» **What the task requires**
Copy the listing exactly, leaving out every picture.

» **Extracted material**

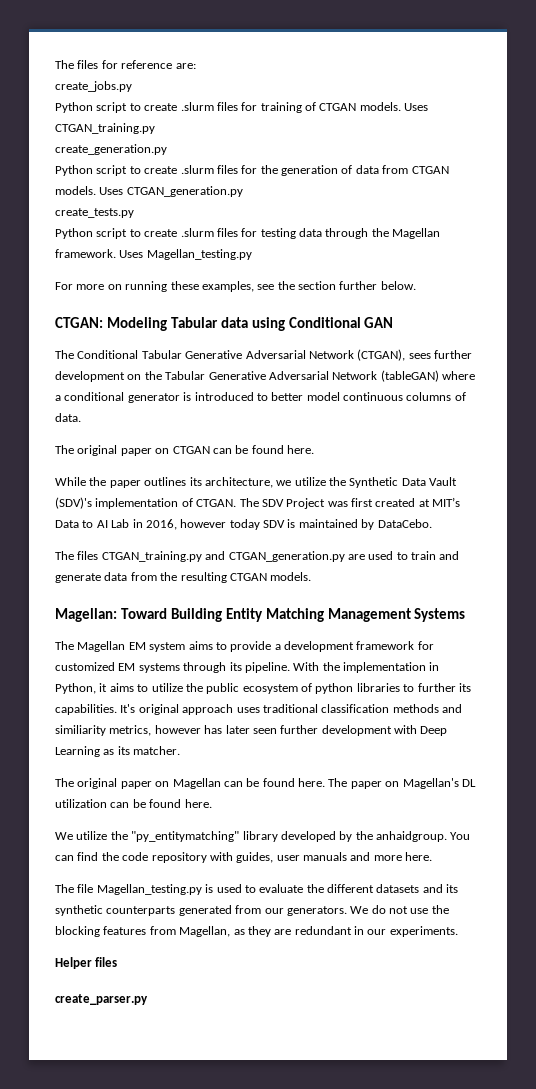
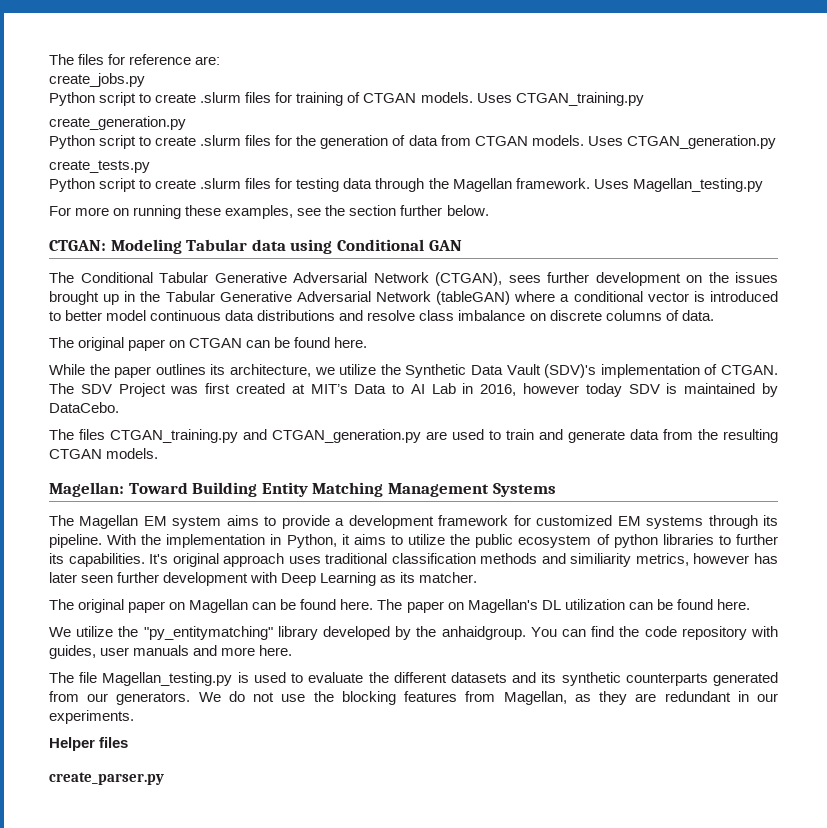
(162, 375) none -> [735,272,778,283] [49,291,161,305] issues brought up in the
[127,393,180,403] generator -> [647,292,689,302] vector
(403, 396) none -> [225,310,602,321] data distributions and resolve class imbalance on discrete

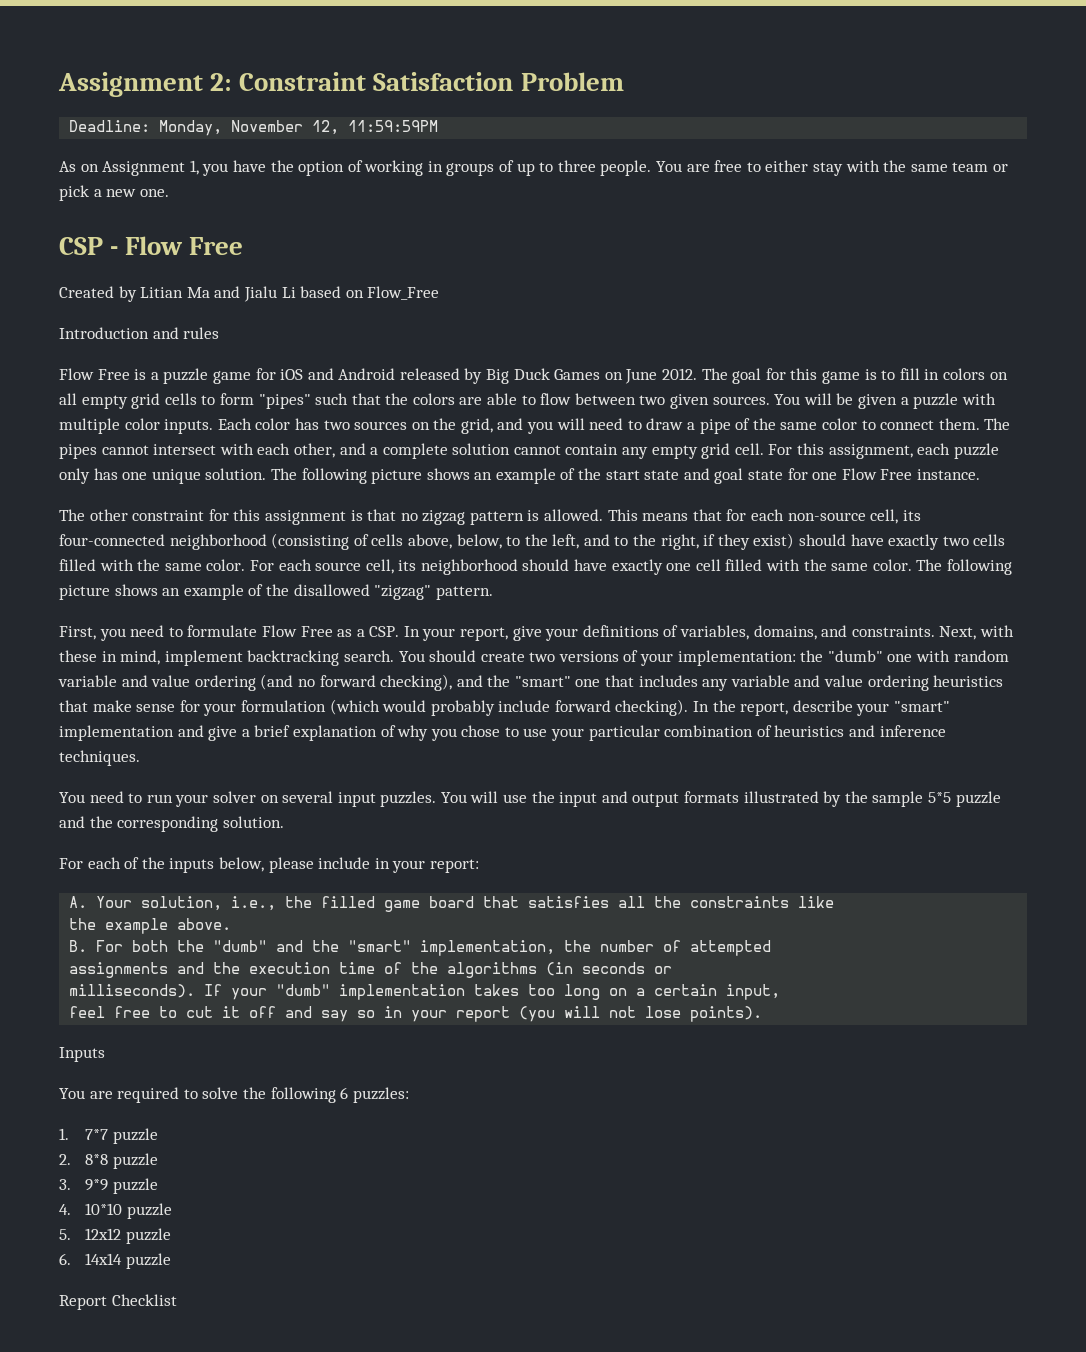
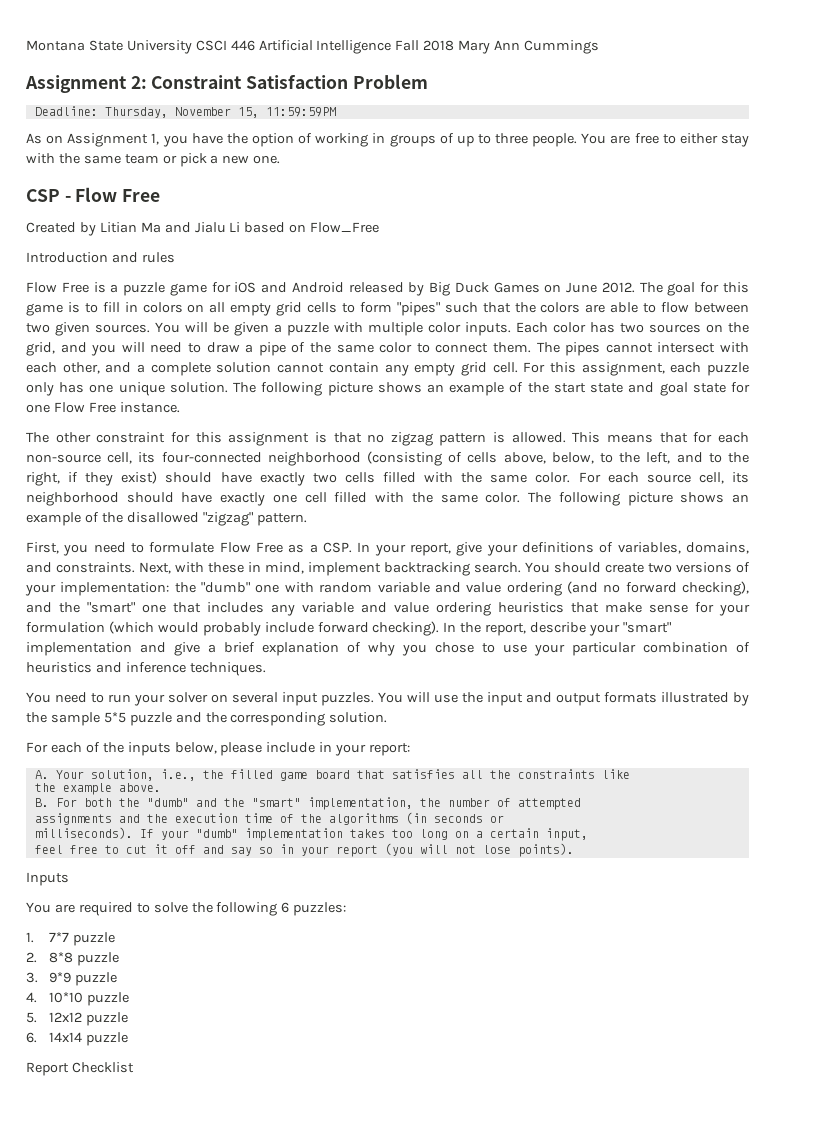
(58, 84) none -> [26,40,600,54] Montana State University CSCI 446 Artificial Intelligence Fall 2018 Mary Ann Cummings //
[159,120,340,136] Monday, November 12, -> [104,107,259,118] Thursday, November 15,

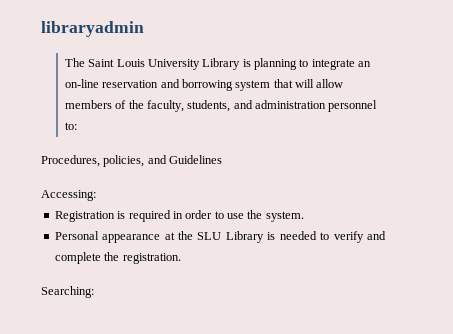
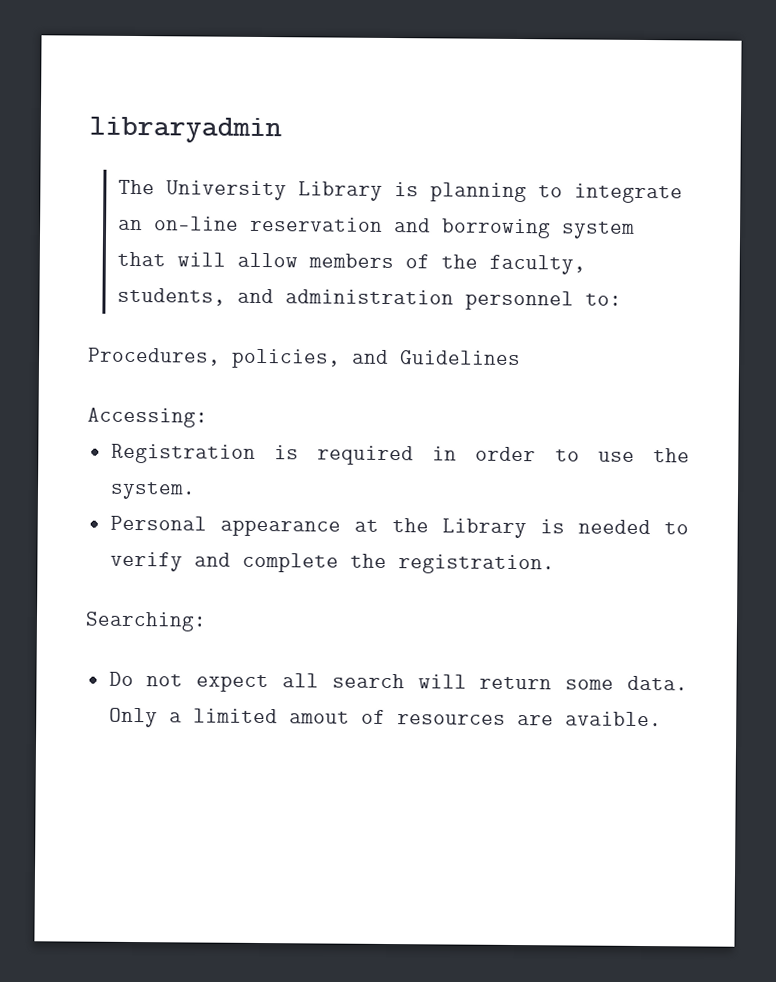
[88,59,145,67] Saint Louis -> (155, 187) none
[197,232,222,240] SLU -> (429, 525) none
(94, 292) none -> [108,671,688,693] [108,707,662,728] // Do not expect all search will return some data. Only a limited amout of resources are avaible.

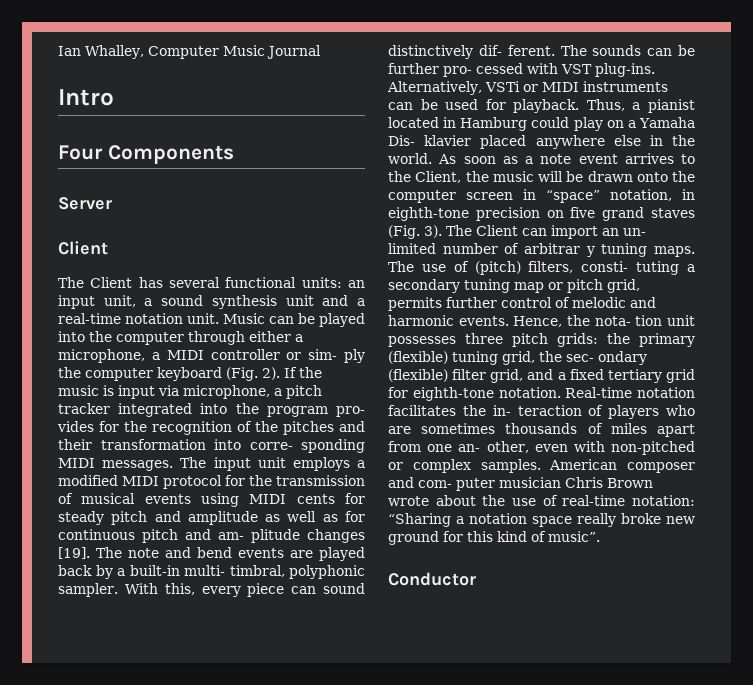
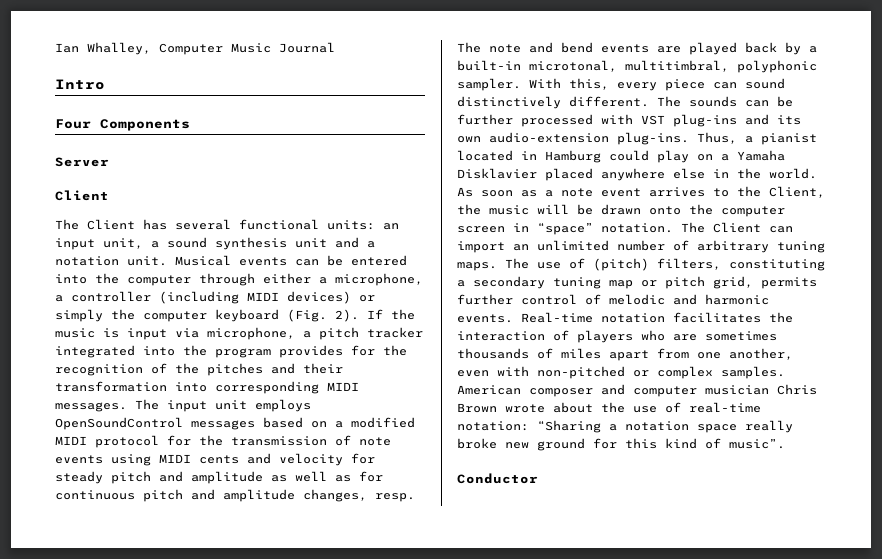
[58,313,121,324] real-time -> (375, 244) none
[223,313,365,327] Music can be played -> [175,255,407,266] Musical events can be entered
[166,349,365,363] MIDI controller or sim- ply -> [71,291,375,304] [55,309,103,322] controller (including MIDI devices) or simply
[335,406,365,417] [57,421,94,432] pro- vides -> [279,345,343,358] provides
[249,439,365,453] corre- sponding -> [215,381,319,394] corresponding
(350, 464) none -> [55,417,327,430] OpenSoundControl messages based on
[81,493,136,504] musical -> [359,437,391,446] note
(335, 499) none -> [247,453,343,466] and velocity
[218,529,365,543] [58,547,90,559] am- plitude changes [19]. -> [223,489,415,502] amplitude changes, resp.
[184,565,285,577] multi- timbral, -> [529,60,729,72] microtonal, multitimbral,
[478,45,555,56] dif- ferent. -> [569,96,649,107] different.
[443,63,655,77] [387,81,668,95] [388,99,580,113] pro- cessed with VST plug-ins. Alternatively, VSTi or MIDI instruments can be used for playback. -> [521,114,801,127] [457,132,689,145] processed with VST plug-ins and its own audio-extension plug-ins.
[388,135,472,146] Dis- klavier -> [457,168,537,179] Disklavier
[610,189,695,201] [388,207,695,221] [388,225,442,239] notation, in eighth-tone precision on five grand staves (Fig. 3). -> [601,223,673,233] notation.
[623,228,646,236] [388,243,595,257] un- limited number of arbitrar y -> [537,240,769,253] unlimited number of arbitrary
[581,261,680,275] consti- tuting -> [729,259,825,271] constituting
[513,315,695,327] [388,333,695,347] [388,351,647,365] [388,369,695,383] [388,387,561,401] Hence, the nota- tion unit possesses three pitch grids: the primary (flexible) tuning grid, the sec- ondary (flexible) filter grid, and a fixed tertiary grid for eighth-tone notation. -> (513, 318) none
[492,405,582,416] in- teraction -> [457,331,545,341] interaction
[458,441,529,453] an- other, -> [729,348,793,360] another,
[418,478,495,491] com- puter -> [633,386,697,397] computer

» **Response**
(162, 375) none -> [735,272,778,283] [49,291,161,305] issues brought up in the
[127,393,180,403] generator -> [647,292,689,302] vector
(403, 396) none -> [225,310,602,321] data distributions and resolve class imbalance on discrete

(58, 84) none -> [26,40,600,54] Montana State University CSCI 446 Artificial Intelligence Fall 2018 Mary Ann Cummings //
[159,120,340,136] Monday, November 12, -> [104,107,259,118] Thursday, November 15,

[88,59,145,67] Saint Louis -> (155, 187) none
[197,232,222,240] SLU -> (429, 525) none
(94, 292) none -> [108,671,688,693] [108,707,662,728] // Do not expect all search will return some data. Only a limited amout of resources are avaible.

[58,313,121,324] real-time -> (375, 244) none
[223,313,365,327] Music can be played -> [175,255,407,266] Musical events can be entered
[166,349,365,363] MIDI controller or sim- ply -> [71,291,375,304] [55,309,103,322] controller (including MIDI devices) or simply
[335,406,365,417] [57,421,94,432] pro- vides -> [279,345,343,358] provides
[249,439,365,453] corre- sponding -> [215,381,319,394] corresponding
(350, 464) none -> [55,417,327,430] OpenSoundControl messages based on
[81,493,136,504] musical -> [359,437,391,446] note
(335, 499) none -> [247,453,343,466] and velocity
[218,529,365,543] [58,547,90,559] am- plitude changes [19]. -> [223,489,415,502] amplitude changes, resp.
[184,565,285,577] multi- timbral, -> [529,60,729,72] microtonal, multitimbral,
[478,45,555,56] dif- ferent. -> [569,96,649,107] different.
[443,63,655,77] [387,81,668,95] [388,99,580,113] pro- cessed with VST plug-ins. Alternatively, VSTi or MIDI instruments can be used for playback. -> [521,114,801,127] [457,132,689,145] processed with VST plug-ins and its own audio-extension plug-ins.
[388,135,472,146] Dis- klavier -> [457,168,537,179] Disklavier
[610,189,695,201] [388,207,695,221] [388,225,442,239] notation, in eighth-tone precision on five grand staves (Fig. 3). -> [601,223,673,233] notation.
[623,228,646,236] [388,243,595,257] un- limited number of arbitrar y -> [537,240,769,253] unlimited number of arbitrary
[581,261,680,275] consti- tuting -> [729,259,825,271] constituting
[513,315,695,327] [388,333,695,347] [388,351,647,365] [388,369,695,383] [388,387,561,401] Hence, the nota- tion unit possesses three pitch grids: the primary (flexible) tuning grid, the sec- ondary (flexible) filter grid, and a fixed tertiary grid for eighth-tone notation. -> (513, 318) none
[492,405,582,416] in- teraction -> [457,331,545,341] interaction
[458,441,529,453] an- other, -> [729,348,793,360] another,
[418,478,495,491] com- puter -> [633,386,697,397] computer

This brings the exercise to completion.